CSS3 Query Selectors Specificity and Performance

Yesterday, on #yui on freenode, Anthony Pipkin answered someone who was trying to select a node via it’s ‘name’ property with the suggestion of using Y.all(‘[name=blargh]’). I asked him why he didn’t use input, to which he responded that he was trying to include textarea and select elements as well, which was an absolutely fair point. However, I was immediately curious about the *performance hit the selector took using ‘*’ instead of ‘input’ or something more specific.

So, off the jsperf I went to build two test cases for each jQuery and YUI, one each for the specific selector (‘input[name=foo]’) and for the generic selector (‘*[name=foo]’). I encourage you to go run the test to update the Browserscope numbers.

The findings, in short, were straightforward. Using the specific selector was always faster, by a noticeable margin.
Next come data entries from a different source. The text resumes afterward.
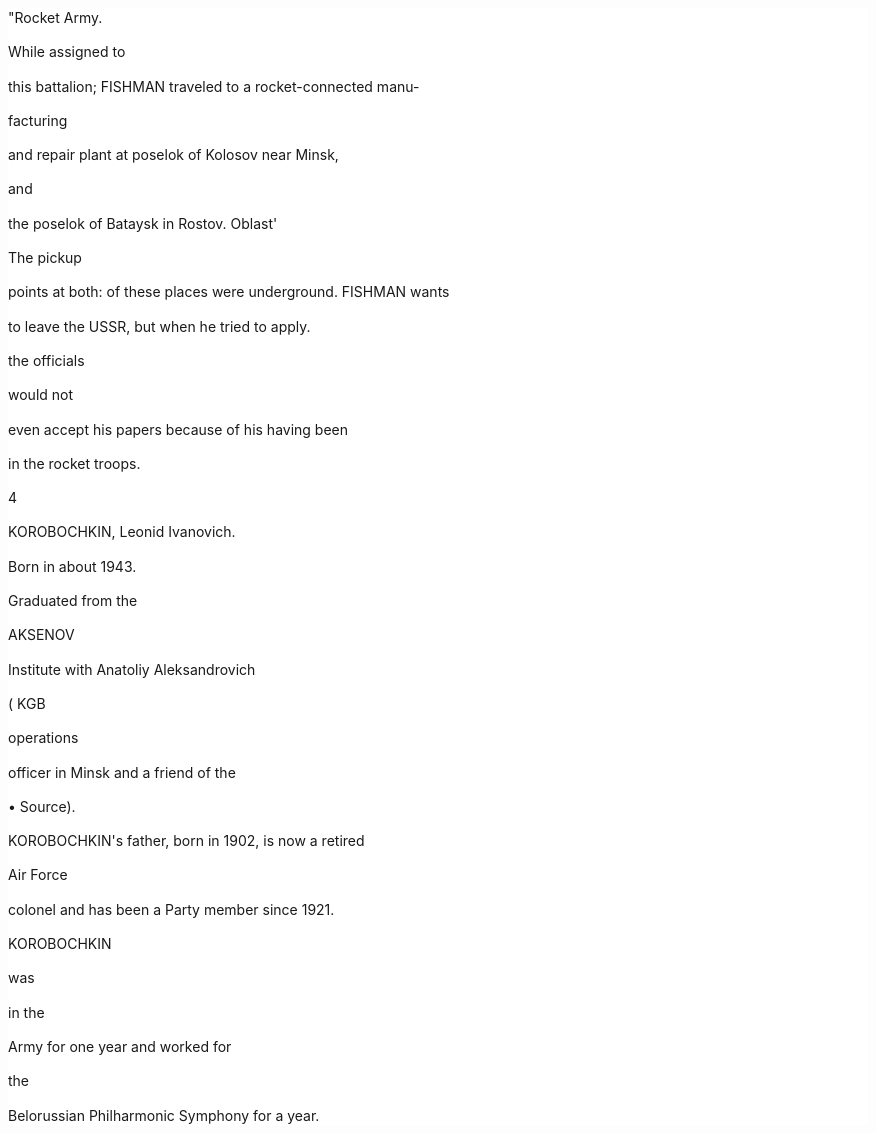 "Rocket Army.

While assigned to

this battalion; FISHMAN traveled to a rocket-connected manu-

facturing

and repair plant at poselok of Kolosov near Minsk,

and

the poselok of Bataysk in Rostov. Oblast'

The pickup

points at both: of these places were underground. FISHMAN wants

to leave the USSR, but when he tried to apply.

the officials

would not

even accept his papers because of his having been

in the rocket troops.

4

KOROBOCHKIN, Leonid Ivanovich.

Born in about 1943.

Graduated from the

AKSENOV

Institute with Anatoliy Aleksandrovich

( KGB

operations

officer in Minsk and a friend of the

• Source).

KOROBOCHKIN's father, born in 1902, is now a retired

Air Force

colonel and has been a Party member since 1921.

KOROBOCHKIN

was

in the

Army for one year and worked for

the

Belorussian Philharmonic Symphony for a year.
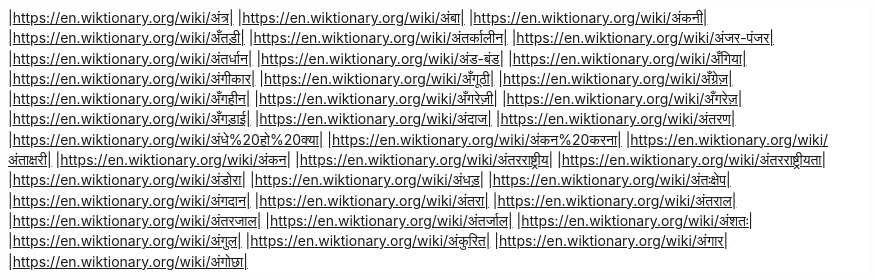 |https://en.wiktionary.org/wiki/अंत्र|
|https://en.wiktionary.org/wiki/अंबा|
|https://en.wiktionary.org/wiki/अंकनी|
|https://en.wiktionary.org/wiki/अँतड़ी|
|https://en.wiktionary.org/wiki/अंतर्कालीन|
|https://en.wiktionary.org/wiki/अंजर-पंजर|
|https://en.wiktionary.org/wiki/अंतर्धान|
|https://en.wiktionary.org/wiki/अंड-बंड|
|https://en.wiktionary.org/wiki/अँगिया|
|https://en.wiktionary.org/wiki/अंगीकार|
|https://en.wiktionary.org/wiki/अँगूठी|
|https://en.wiktionary.org/wiki/अँग्रेज़|
|https://en.wiktionary.org/wiki/अँगहीन|
|https://en.wiktionary.org/wiki/अँगरेज़ी|
|https://en.wiktionary.org/wiki/अँगरेज़|
|https://en.wiktionary.org/wiki/अँगड़ाई|
|https://en.wiktionary.org/wiki/अंदाज|
|https://en.wiktionary.org/wiki/अंतरण|
|https://en.wiktionary.org/wiki/अंधे%20हो%20क्या|
|https://en.wiktionary.org/wiki/अंकन%20करना|
|https://en.wiktionary.org/wiki/अंताक्षरी|
|https://en.wiktionary.org/wiki/अंकन|
|https://en.wiktionary.org/wiki/अंतरराष्ट्रीय|
|https://en.wiktionary.org/wiki/अंतरराष्ट्रीयता|
|https://en.wiktionary.org/wiki/अंडोरा|
|https://en.wiktionary.org/wiki/अंधड़|
|https://en.wiktionary.org/wiki/अंतःक्षेप|
|https://en.wiktionary.org/wiki/अंगदान|
|https://en.wiktionary.org/wiki/अंतरा|
|https://en.wiktionary.org/wiki/अंतराल|
|https://en.wiktionary.org/wiki/अंतरजाल|
|https://en.wiktionary.org/wiki/अंतर्जाल|
|https://en.wiktionary.org/wiki/अंशतः|
|https://en.wiktionary.org/wiki/अंगुल|
|https://en.wiktionary.org/wiki/अंकुरित|
|https://en.wiktionary.org/wiki/अंगार|
|https://en.wiktionary.org/wiki/अंगोछा|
In Firefox 4, it’s only about 5%, but in Chome 7, that goes to around 14%, and nearly 30% slower in IE8.

Now, for a one-use selector, this may not be that big of an issue, but any repeating selector should absolutely be as specific as possible, and it’s worth noting that a poorly chosen selector really can have significant performance impact.

As an aside, you’ll likely notice that in current versions of both YUI and jQuery, YUI outperforms jQuery by a noticeable margin.